The physical sources are sinusoidal, not complex but, remarkably, we can mathematically replace the sinusoidal sources with complex sources, solve the circuit in the phasor domain using impedances, and then find the actual, physical sinusoidal solution as the real part of the complex time dependent solution.
Here's an example of the physical content of impedance:
Let the time domain inductor current be:
$i_L(t) = I_m \cos (\omega t + \phi)$
Find the time domain inductor voltage using phasors and impedance.
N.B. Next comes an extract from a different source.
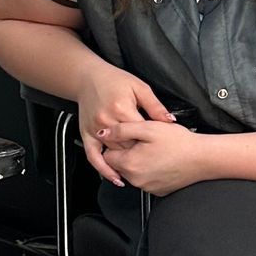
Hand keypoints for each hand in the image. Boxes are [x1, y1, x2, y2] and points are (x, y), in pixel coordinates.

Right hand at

The phasor inductor current is:
$\mathbf{I_l} = I_m e^{j\phi}$
and the impedance of the inductor is:
$Z_L = j \omega L = e^{j\frac{\pi}{2}}\omega L$
Thus, the phasor inductor voltage is:
$\mathbf{V_l} = \mathbf{I_l} Z_L = I_m e^{j\phi}e^{j\frac{\pi}{2}}\omega L = \omega L I_m e^{j(\phi + \frac{\pi}{2})}$
Converting to the time domain:
$v_L(t) = \omega L I_m \cos (\omega t + \phi + \frac{\pi}{2})$
Note that the magnitude of the impedance shows up in the amplitude of the sinusoid and the phase angle of the impedance shows up in the phase of the sinusoid.
Best Answer
The physical 'meaning' of the imaginary part of the impedance is that it represents the energy storage part of the circuit element.
To see this, let the sinusoidal current $i = I\cos(\omega t)$ be the current through a series RL circuit.
The voltage across the combination is
$$v = Ri + L\frac{di}{dt} = RI\cos(\omega t) - \omega LI\sin(\omega t)$$
The instantaneous power is the product of the voltage and current
$$p(t) = v \cdot i = RI^2\cos^2(\omega t) - \omega LI^2\sin(\omega t)\cos(\omega t) $$
Using the well known trigonometric formulas, the power is
$$p(t) = \frac{RI^2}{2}[1 + \cos(2\omega t)] - \frac{\omega LI^2}{2}\sin(2\omega t) $$
Note that the first term on the RHS is never less than zero - power is always delivered to the resistor.
However, the power for the second term has zero average value and alternates symmetrically positive and negative - the inductor stores energy half the time and releases the energy the other half.
But note that $\omega L$ is the imaginary part of the impedance of the series RL circuit:
$$Z = R + j\omega L$$
Indeed, via the complex power S, we see that the imaginary part of the impedance is related the reactive power Q
$$S = P + jQ = \tilde I^2Z = \frac{I^2}{2}Z = \frac{RI^2}{2} + j\frac{\omega L I^2}{2} $$
Thus, as promised, the imaginary part of the impedance is the energy storage part while the real part of the impedance is the dissipative part.